“We risk being unprepared for the risks posed by sea level rise,” says Dr Tom Slater of the University of Leeds.
The global alarm over rising sea levels and the colossal loss of Earth’s ice caps continues with new findings that one scientist calls “breathtaking” in their implications for the future of climate change.
“The melt is outpacing the climate models we use to guide us, and we may be unprepared for the risks posed by rising sea levels,” says Dr Tom Slater of the Polar Observation and Modeling Center at the University of Leeds in the UK.
Slater, his colleague from Leeds, Dr Anna Hogg, and a Danish Meteorological Institute climatologist, Dr Ruth Mottram, have collaborated on research that shows melt rates so far follow the worst-case scenarios predicted by the Intergovernmental Panel on Climate Change (IPCC).
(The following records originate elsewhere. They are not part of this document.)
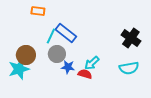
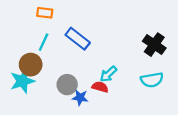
cyan line: (51, 36) -> (44, 42), moved
gray circle: (57, 54) -> (67, 85), moved
blue star: (68, 67) -> (80, 98), moved

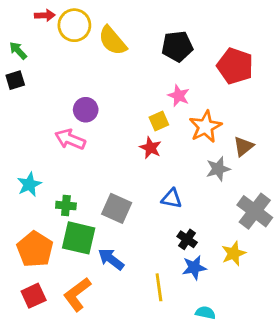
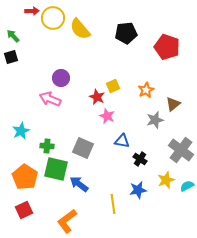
pink star: (179, 96) -> (107, 116), moved
orange star: (205, 127) -> (146, 90), size x0.7
red star: (150, 148) -> (97, 97), moved
black cross: (187, 239) -> (140, 159), moved
orange L-shape: (77, 294) -> (67, 221), moved
cyan semicircle: (205, 313) -> (187, 186), moved, turned -40

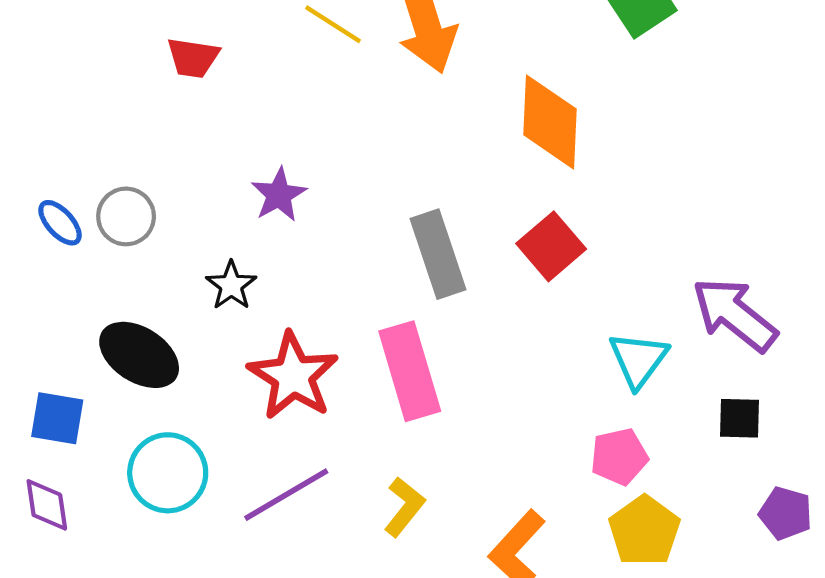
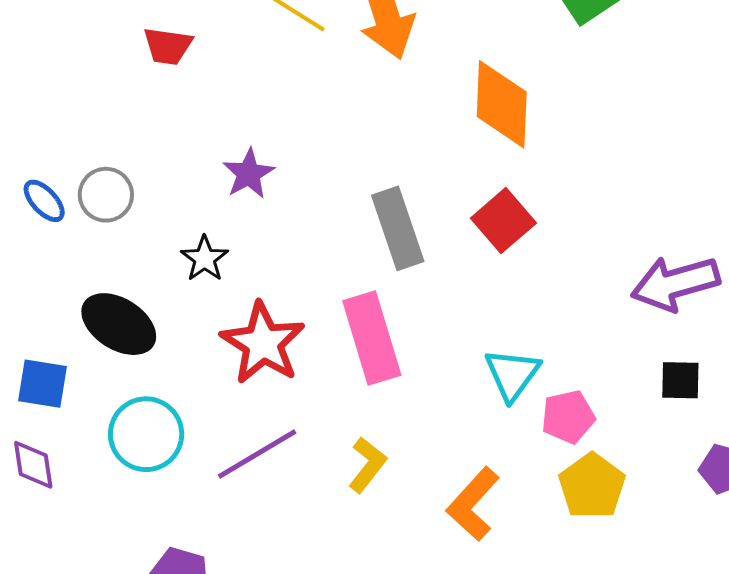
purple arrow: (735, 314) -> (675, 283), turned -54
cyan triangle: (638, 360) -> (512, 374), moved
Their work was published Monday in the journal Natural climate change, and it’s the latest to warn of sea level projections that could be worse than previously thought.
Since satellite monitoring of the ice caps began in the 1990s, melting Antarctica has caused global sea levels to rise by 7.2mm, with another 10.6mm from Greenland. The latest measurements show that the world’s oceans are now increasing by 4 mm each year; if these rates continue, the ice caps are expected to raise sea levels to a height that threatens an additional 16 million people with annual coastal flooding by 2100.
If the melt continues at the same pace, it will double the frequency of storm surge flooding in many of the world’s largest coastal cities, Hogg says.
The new research is based on a comparison of satellite readings from the Ice Sheet Mass Balance Intercomparison Exercise (IMBIED) with climate model calculations. It comes as global ice melt caused by warming temperatures has outpaced thermal expansion, the process by which the volume of seawater increases as it warms, as the main driver of the sea level rise.
“It’s not just Antarctica and Greenland that are causing the waters to rise,” warns Mottram. “In recent years, thousands of small glaciers have started to melt or disappear completely. … This means that melting ice has now become the main contributor to sea level rise.”
Greenland alone lost a record 532 billion tonnes last year, according to another team of scientists who just published his work 10 days ago. This translates to 3 million additional tons of water every day, or six Olympic swimming pools per second. Even a partial melting of Greenland’s ice would flood islands and low-lying coastal areas, and this latest study suggests it’s not slowing.
“Although we predicted that the ice sheets would lose increasing amounts of ice in response to warming oceans and atmosphere, the rate at which they are melting has accelerated faster than we could have imagined” , Slater said.